8. Provide a Buffer Zone: For many who drive home from work, there is not a sufficient buffer between our workplace life and our private life. We jump into the car at the office still carrying the demands of the day, fight with traffic and discourteous drivers and arrive home with adrenalin pumping from the fight-or-flight situations we have encountered. Once home, we walk into the door with stress reactions high and jump on the often reasonable requests of spouse and children with the fierceness of a pitbull. When we use public transit, we have an opportunity to decompress from the demands of the workplace and generally arrive home in a much friendlier frame of mind.
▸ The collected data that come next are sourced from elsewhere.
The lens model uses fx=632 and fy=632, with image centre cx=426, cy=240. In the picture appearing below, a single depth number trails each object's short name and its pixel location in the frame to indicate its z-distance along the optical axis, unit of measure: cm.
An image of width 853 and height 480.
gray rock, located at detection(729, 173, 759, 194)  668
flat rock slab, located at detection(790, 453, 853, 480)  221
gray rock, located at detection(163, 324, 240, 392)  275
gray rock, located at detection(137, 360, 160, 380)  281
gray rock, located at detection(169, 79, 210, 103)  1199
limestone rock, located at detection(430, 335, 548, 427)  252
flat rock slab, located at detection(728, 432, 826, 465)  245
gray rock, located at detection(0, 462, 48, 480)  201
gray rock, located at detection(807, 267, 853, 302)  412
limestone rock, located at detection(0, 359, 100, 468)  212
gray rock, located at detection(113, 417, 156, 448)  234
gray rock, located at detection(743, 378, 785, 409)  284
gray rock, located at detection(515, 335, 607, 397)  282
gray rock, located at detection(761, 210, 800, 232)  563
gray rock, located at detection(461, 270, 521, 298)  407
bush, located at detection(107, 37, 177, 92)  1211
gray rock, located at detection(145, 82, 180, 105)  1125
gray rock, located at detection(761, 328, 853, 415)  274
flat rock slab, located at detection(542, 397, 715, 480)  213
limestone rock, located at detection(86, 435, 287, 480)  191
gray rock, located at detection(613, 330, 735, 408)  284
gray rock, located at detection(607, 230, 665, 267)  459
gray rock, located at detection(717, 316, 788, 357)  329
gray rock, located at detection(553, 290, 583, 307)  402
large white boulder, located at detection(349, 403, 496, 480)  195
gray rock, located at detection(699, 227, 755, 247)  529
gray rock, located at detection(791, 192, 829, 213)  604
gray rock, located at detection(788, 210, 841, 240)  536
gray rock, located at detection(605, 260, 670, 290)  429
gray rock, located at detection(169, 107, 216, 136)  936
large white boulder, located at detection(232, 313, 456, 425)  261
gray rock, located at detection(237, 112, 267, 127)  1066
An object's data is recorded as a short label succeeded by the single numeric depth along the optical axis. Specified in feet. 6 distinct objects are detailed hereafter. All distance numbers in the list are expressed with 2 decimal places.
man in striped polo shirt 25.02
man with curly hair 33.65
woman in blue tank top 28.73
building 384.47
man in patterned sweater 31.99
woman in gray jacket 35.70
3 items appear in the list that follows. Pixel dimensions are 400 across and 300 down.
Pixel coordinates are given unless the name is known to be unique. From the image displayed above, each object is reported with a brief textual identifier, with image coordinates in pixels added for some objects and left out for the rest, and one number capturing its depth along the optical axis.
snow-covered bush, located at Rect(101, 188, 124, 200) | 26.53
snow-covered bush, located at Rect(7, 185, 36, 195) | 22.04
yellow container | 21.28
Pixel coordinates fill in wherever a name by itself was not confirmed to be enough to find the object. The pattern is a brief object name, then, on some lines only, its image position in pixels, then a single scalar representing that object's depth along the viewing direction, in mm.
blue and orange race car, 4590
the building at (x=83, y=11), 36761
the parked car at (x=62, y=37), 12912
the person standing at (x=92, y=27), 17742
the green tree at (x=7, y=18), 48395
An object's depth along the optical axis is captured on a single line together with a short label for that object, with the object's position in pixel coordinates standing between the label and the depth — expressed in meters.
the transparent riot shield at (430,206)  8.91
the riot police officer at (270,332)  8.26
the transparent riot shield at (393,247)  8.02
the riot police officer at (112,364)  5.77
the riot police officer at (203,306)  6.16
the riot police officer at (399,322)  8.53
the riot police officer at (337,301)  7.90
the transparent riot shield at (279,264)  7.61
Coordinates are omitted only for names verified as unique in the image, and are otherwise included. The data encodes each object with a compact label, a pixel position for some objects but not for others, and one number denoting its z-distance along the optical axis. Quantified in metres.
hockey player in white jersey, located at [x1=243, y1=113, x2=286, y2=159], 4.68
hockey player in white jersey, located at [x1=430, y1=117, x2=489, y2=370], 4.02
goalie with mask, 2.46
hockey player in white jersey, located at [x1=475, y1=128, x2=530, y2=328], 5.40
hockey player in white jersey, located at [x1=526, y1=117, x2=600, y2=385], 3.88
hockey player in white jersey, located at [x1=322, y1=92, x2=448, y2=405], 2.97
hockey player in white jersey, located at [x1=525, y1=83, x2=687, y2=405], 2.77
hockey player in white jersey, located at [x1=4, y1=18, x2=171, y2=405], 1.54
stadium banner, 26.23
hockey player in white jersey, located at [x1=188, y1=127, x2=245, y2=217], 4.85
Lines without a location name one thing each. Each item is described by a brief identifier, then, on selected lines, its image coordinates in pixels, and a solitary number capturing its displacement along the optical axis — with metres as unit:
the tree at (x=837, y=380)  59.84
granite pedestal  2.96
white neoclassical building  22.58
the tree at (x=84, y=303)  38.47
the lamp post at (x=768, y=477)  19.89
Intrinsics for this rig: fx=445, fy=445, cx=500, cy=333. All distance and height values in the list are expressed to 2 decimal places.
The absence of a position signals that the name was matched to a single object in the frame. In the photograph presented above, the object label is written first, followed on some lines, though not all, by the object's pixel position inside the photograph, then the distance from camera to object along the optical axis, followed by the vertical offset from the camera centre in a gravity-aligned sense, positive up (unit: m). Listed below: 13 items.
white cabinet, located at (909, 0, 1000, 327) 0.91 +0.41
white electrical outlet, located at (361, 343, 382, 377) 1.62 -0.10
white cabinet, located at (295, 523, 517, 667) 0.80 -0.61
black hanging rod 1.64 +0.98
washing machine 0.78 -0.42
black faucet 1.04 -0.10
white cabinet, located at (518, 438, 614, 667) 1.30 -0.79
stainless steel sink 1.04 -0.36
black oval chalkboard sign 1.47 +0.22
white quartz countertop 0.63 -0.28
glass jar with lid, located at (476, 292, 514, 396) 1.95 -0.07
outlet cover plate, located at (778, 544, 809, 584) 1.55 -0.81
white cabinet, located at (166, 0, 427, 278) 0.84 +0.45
On the other end of the day, the commuting buffer provided by using transit allows us to begin our day in a more leisurely manner. We can get our brains properly switched from sleep states to the work day, perhaps doing some planning for the upcoming day along the way.
9. Time to Enjoy Good Music: The walkman tape and CD players offer the transit commuter the opportunity to enjoy soothing music which can help enhance the advantages of the buffer zone or meditation/contemplation time. You can even learn about various composers or artists. Libraries offer a wide selection of listening materials for loan. When driving, our attention should be focused on the road and maneuvering the vehicle from point to point. This does not allow the opportunity for the mind to truly listen.
10. Watching the World Go By: Chevreau calls this The Window on Pop Culture, a time for checking out what are the public's current tastes in reading (or clothing). I think it gives a good opportunity not only to watch for trends in pop culture, but for people watching. Okay, for a little listening too. It's hard not to overhear a conversation. This can give you an insight to what the man or woman in the street is thinking about current events, sports, or fashion, or just plain human relations. I learned a lot in my time from conversations "blowing in the wind."
I am sure I could come up with a number of additional reasons to take public transit rather than a private vehicle. Consider those given above but be open to other things which may occur. I found a good friend while commuting, perhaps for some of you, romance may blossom. Others may find new career interests or business opportunities during these times. You never know. What I do know is that, if you must travel a long distance from home to work, public transportation is the only sensible way to go.